Your objective:
Only the text carries over: repeat the records exactly and drop the images.

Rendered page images
▽

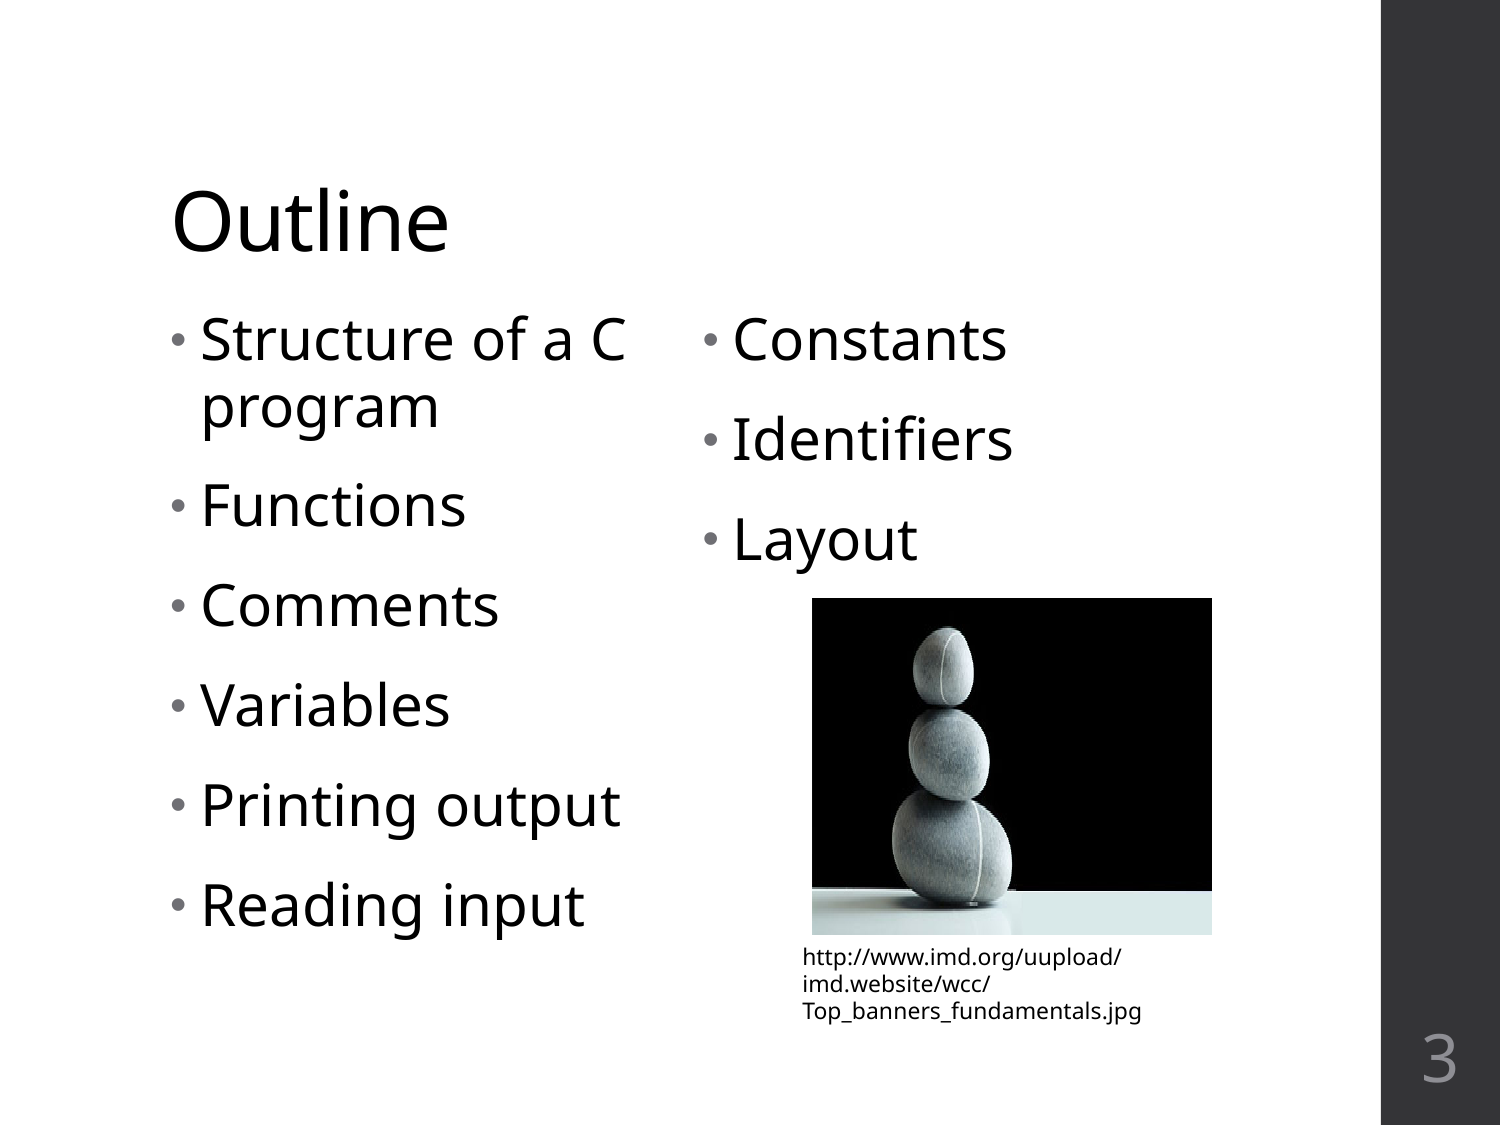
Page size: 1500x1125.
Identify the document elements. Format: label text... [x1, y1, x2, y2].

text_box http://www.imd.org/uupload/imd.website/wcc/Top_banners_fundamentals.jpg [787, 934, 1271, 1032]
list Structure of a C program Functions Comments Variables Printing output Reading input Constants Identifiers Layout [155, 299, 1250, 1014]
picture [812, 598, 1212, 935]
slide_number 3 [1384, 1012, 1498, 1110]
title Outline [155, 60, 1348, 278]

△

Task result:
Page size: 1500x1125.
Identify the document elements. Format: label text... [x1, y1, x2, y2].

text_box http://www.imd.org/uupload/imd.website/wcc/Top_banners_fundamentals.jpg [787, 934, 1271, 1032]
list Structure of a C program Functions Comments Variables Printing output Reading input Constants Identifiers Layout [155, 299, 1250, 1014]
picture [812, 598, 1212, 935]
slide_number 3 [1384, 1012, 1498, 1110]
title Outline [155, 60, 1348, 278]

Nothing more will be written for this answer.